# two ginger males in my neighborehood



## IndigoBug (Jan 12, 2006)

There are just two. one is a long haired ginger which i've named Hairy and a short haired ginger named Slick

they are both really wild. one i caught in a cat trap but when i called the animal control they said they would put him to sleep as soon as i brought him in, so i let him go. I didn't have the heart to take him in to die!
Well I havn't seen Hairy since then, i think he comes to the porch at night to eat. (Because i leave food out for them)

well Slick is more tame. i come out the door sometimes and he's out there, but he won't let you come near him. he'll sit in the yard and watch you. I've been trying to tame them for about a year now, so that i could find them a home.

I'm not in a hurry because they are both quite healthy for being wild.
However, now that my kitten is in heat, its quite annoying having them out there meowing. 

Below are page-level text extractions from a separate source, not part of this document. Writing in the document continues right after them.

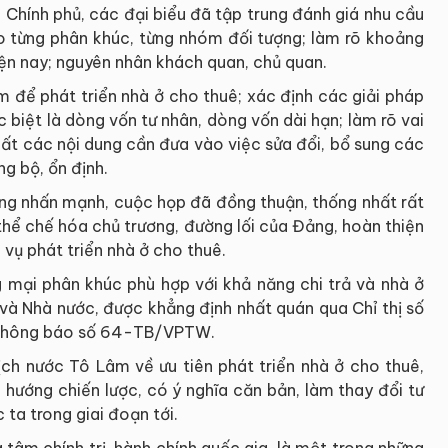
 Chính phủ, các đại biểu đã tập trung đánh giá nhu cầu
eo từng phân khúc, từng nhóm đối tượng; làm rõ khoảng
iện nay; nguyên nhân khách quan, chủ quan.
m để phát triển nhà ở cho thuê; xác định các giải pháp
 biệt là dòng vốn tư nhân, dòng vốn dài hạn; làm rõ vai
uất các nội dung cần đưa vào việc sửa đổi, bổ sung các
ng bộ, ổn định.
ng nhấn mạnh, cuộc họp đã đồng thuận, thống nhất rất
 thể chế hóa chủ trương, đường lối của Đảng, hoàn thiện
 vụ phát triển nhà ở cho thuê.
g mại phân khúc phù hợp với khả năng chi trả và nhà ở
và Nhà nước, được khẳng định nhất quán qua Chỉ thị số
 Thông báo số 64-TB/VPTW.
ịch nước Tô Lâm về ưu tiên phát triển nhà ở cho thuê,
 hướng chiến lược, có ý nghĩa căn bản, làm thay đổi tư
 ta trong giai đoạn tới.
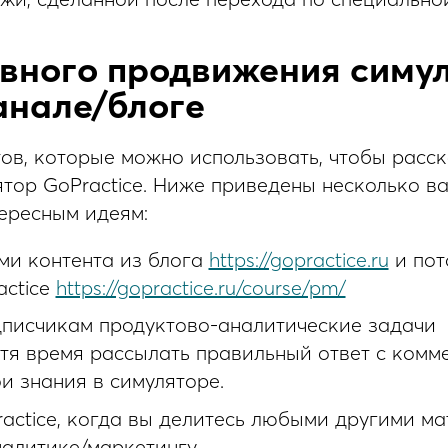
вного продвижения симу
канале/блоге
ов, которые можно использовать, чтобы расск
тор GoPractice. Ниже приведены несколько ва
ересным идеям:
ми контента из блога
https://gopractice.ru
и пот
actice
https://gopractice.ru/course/pm/
дписчикам продуктово-аналитические задачи
стя время рассылать правильный ответ с ком
и знания в симуляторе.
actice, когда вы делитесь любыми другими м
алитике/маркетингу.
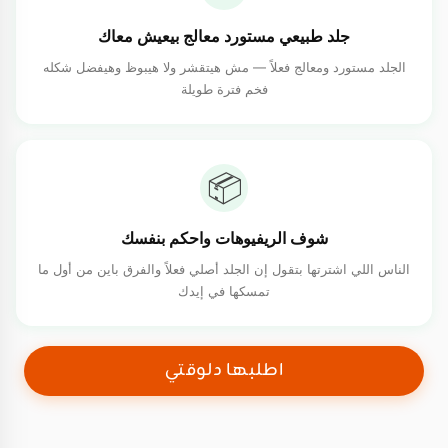
جلد طبيعي مستورد معالج بيعيش معاك
الجلد مستورد ومعالج فعلاً — مش هيتقشر ولا هيبوظ وهيفضل شكله
فخم فترة طويلة
📦
شوف الريفيوهات واحكم بنفسك
الناس اللي اشترتها بتقول إن الجلد أصلي فعلاً والفرق باين من أول ما
تمسكها في إيدك
اطلبها دلوقتي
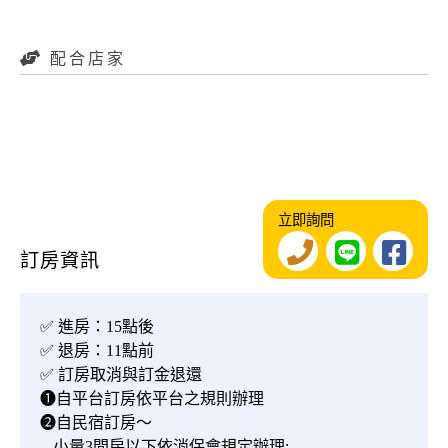
配合店家
立即詢問
訂房資訊
✅ 進房：15點後
✅ 退房：11點前
✅ 訂房取消與訂金退還
❶自平台訂房依平台之規則辦理
❷自民宿訂房～
-小量3間房以下依消保會規定辦理;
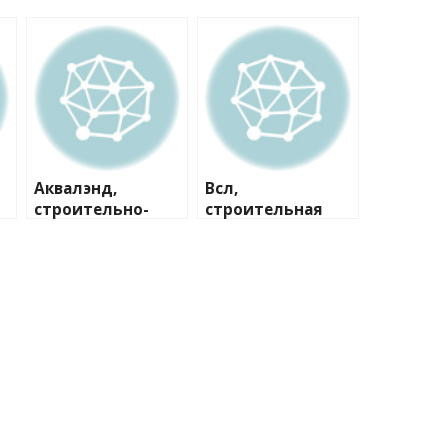
Аквалэнд,
Всл,
строительно-
строительная
сервисная
компания
компания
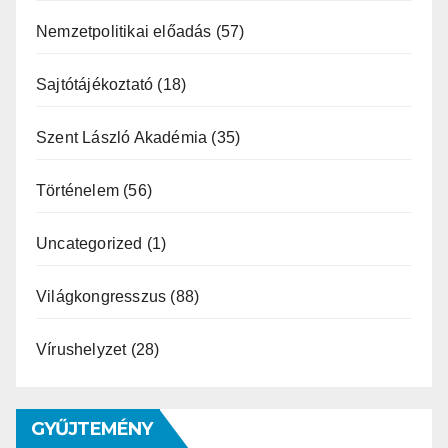
Nemzetpolitikai előadás
(57)
Sajtótájékoztató
(18)
Szent László Akadémia
(35)
Történelem
(56)
Uncategorized
(1)
Világkongresszus
(88)
Vírushelyzet
(28)
GYŰJTEMÉNY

What are some things that i could do to make them like me a little more quickly?

thanks


----------



## Jeanie (Jun 18, 2003)

I think it would be best to get in touch with an agency that spays/neuters/releases feral cats. There are many, wherever you live. There is a list in the sticky at the top of this forum. I would also suggest you get in touch with alleycatallies.com, and do a search on Google.

Of course you'll have to be very careful to keep your female from getting outside. Don't overlook the fact that the tom cats will be trying to get into your house, also! Your female is old enough to get spayed ASAP, so that's your first priority.

After your female is spayed and the toms are neutered, you can encourage the feral cats by putting food out for them, and gradually moving it closer to you. Please come back for more help with that after they are neutered. 

I appreciate your kindness in wanting to save the lives of these two ferals. In the meantime, I would call the vet and schedule your own kitten for spaying. She will come in season again, almost immediately, if not spayed. I wish you the very best. Keep in touch, please.


----------



## flash77x (Jul 10, 2005)

thats pretty wierd i have seen 2 ginger cats around my neighborhood too where do you live? lol.


----------